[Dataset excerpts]
·····

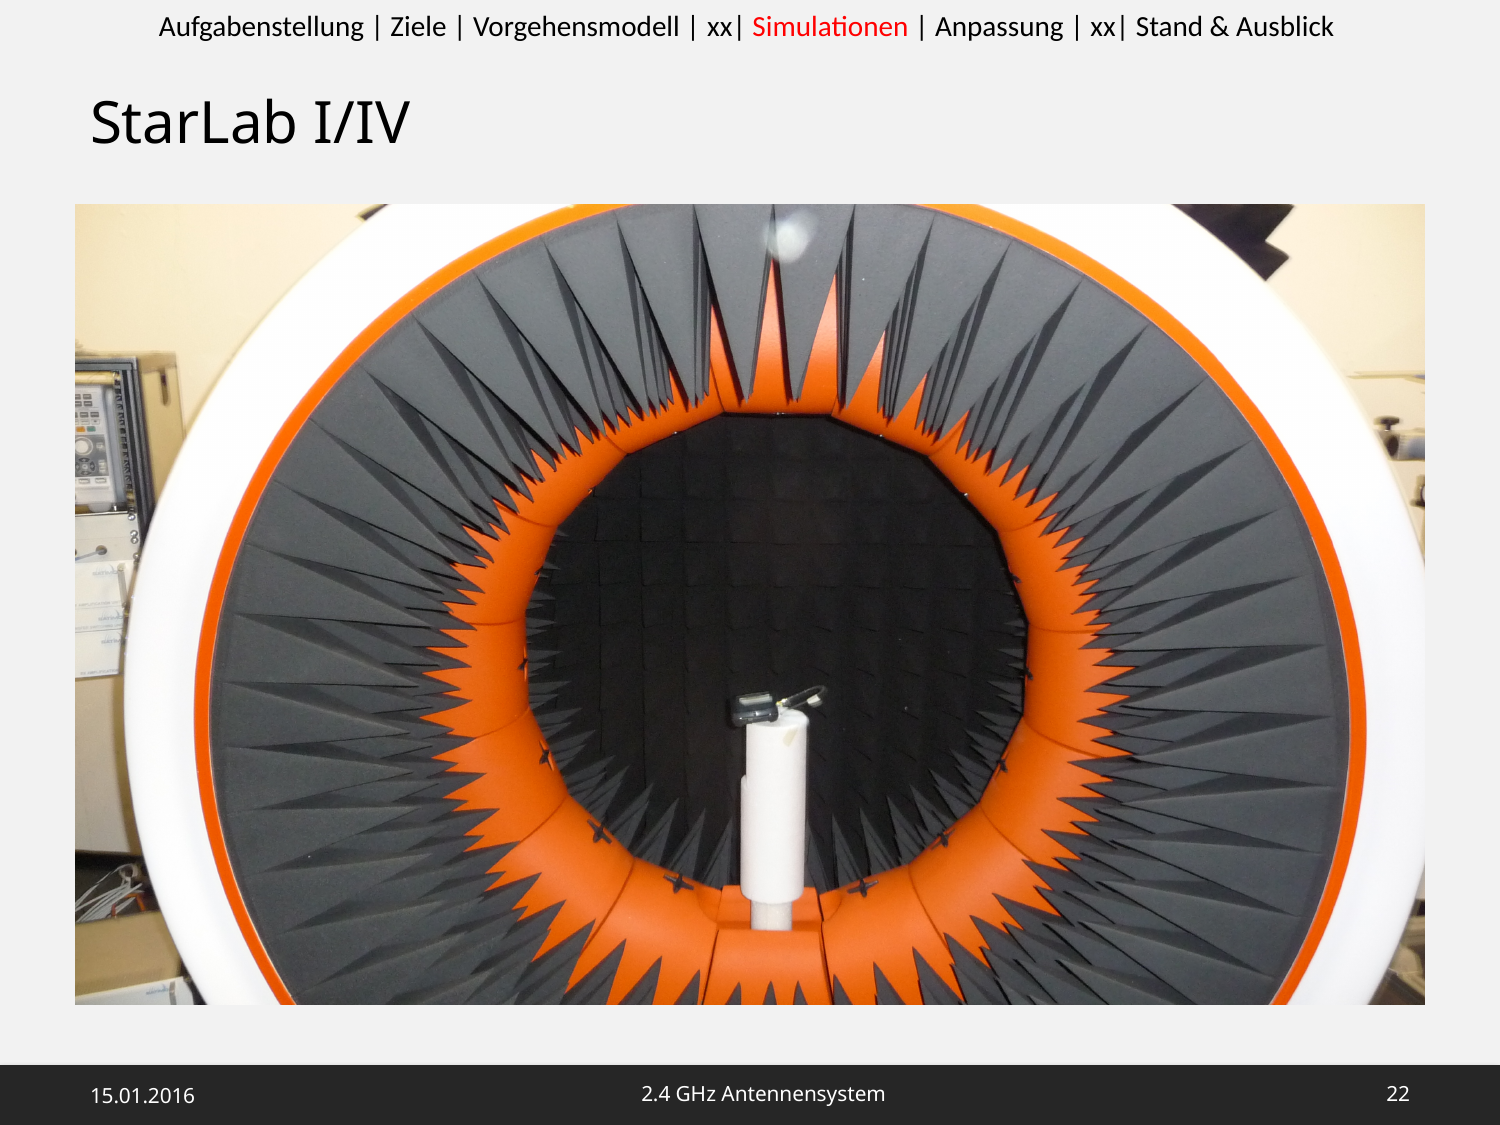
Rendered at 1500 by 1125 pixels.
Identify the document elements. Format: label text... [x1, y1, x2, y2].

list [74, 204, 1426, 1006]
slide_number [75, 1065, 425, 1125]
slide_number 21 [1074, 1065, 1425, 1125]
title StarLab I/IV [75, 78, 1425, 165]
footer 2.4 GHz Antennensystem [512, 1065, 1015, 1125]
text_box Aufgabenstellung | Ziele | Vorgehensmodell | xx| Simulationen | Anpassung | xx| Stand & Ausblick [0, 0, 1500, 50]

·····

### [ACTION ITEM]
Leaving out every picture, repeat exactly the lines of the records from the start through the line that has "list [74, 204, 1426, 1006]".

### [EXPECTED ANSWER]
Rendered at 1500 by 1125 pixels.
Identify the document elements. Format: label text... [x1, y1, x2, y2].

list [74, 204, 1426, 1006]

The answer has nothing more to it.